Ki Slamet Gundono melemparkan semua wayang-wayang suket itu ke dalam kotak. Persis seperti Izroil mencabuti nyawa manusia-manusia. Ah, Ki Dalang sudah lupa daratan! Lupa mengontrol emosinya. Bahkan, tiba-tiba ia mengaku sebagai tuhan. Dia lupa, padahal ada tuhan lain yang tengah mengaturnya. Buktiknya, pakem yang sudah disusunnya rapih bisa saya rombak sekehendak hati—dengan kapasitas sebagai sutradara film dokumenter, tentunya.
Mohon maaf, bila tiba-tiba, sekarang saya pun jadi begitu perkasa hingga juga menjadi pengatur cerita, sekaligus menentukan premis, drama, dan klimaks. Padahal, maunya saya, ya sekadar merekam saja apa yang terjadi di panggung. Lalu, menjelaskan gambar-gambar yang didapat. Ya, seperti konsep membuat news feature. Tapi, ini kan film dokumenter! Ya, harus beda.

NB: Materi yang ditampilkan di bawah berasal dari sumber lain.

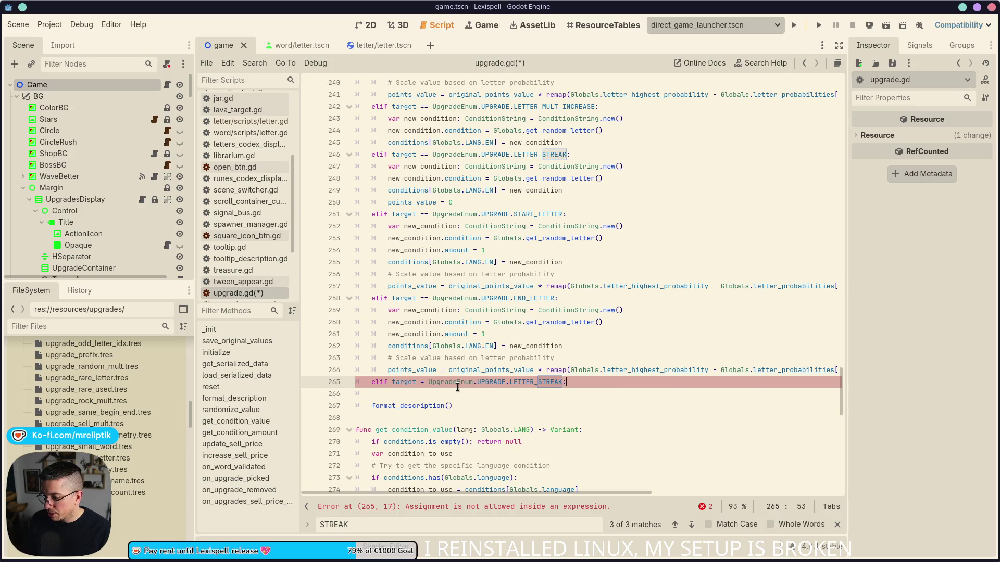
key("Return")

Karena itu, di luar informasi, estetika, dan drama, maka pesan moral laksana ustadz pun sah-sah saja disisipkan dalam film dokumenter ini. Toh, saya pemilik konsep penceritaan. Tujuan utamanya, saya pun bisa menjejalkan “jeritan batin” yang sering dijadikan doa. Isinya sederhana saja: semoga Tukul Arawana istiqomah menjadi host acara Bukan Empat Mata, Iwan Fals konsisten dengan lagu-lagu kritik sosialnya, Oneng juga tetap setia dengan Bang Bajuri-nya, Andrea Hirata terus saja menulis novel-novel inspiratif, dan saya pun tetap saja berdoa untuk mereka.
Maksudnya, agar mereka tak pernah terpikir, apalagi latah, untuk tiba-tiba menjadi calon-calon pemimpin di negara tercinta ini, dalam porsi presiden, gubernur, bupati, walikota, camat, termasuk Ketua RT. Karena, Gusti Allah memang telah menyediakan space sendiri untuk para pemimpin yang dilahirkan sebagai pemimpin.[]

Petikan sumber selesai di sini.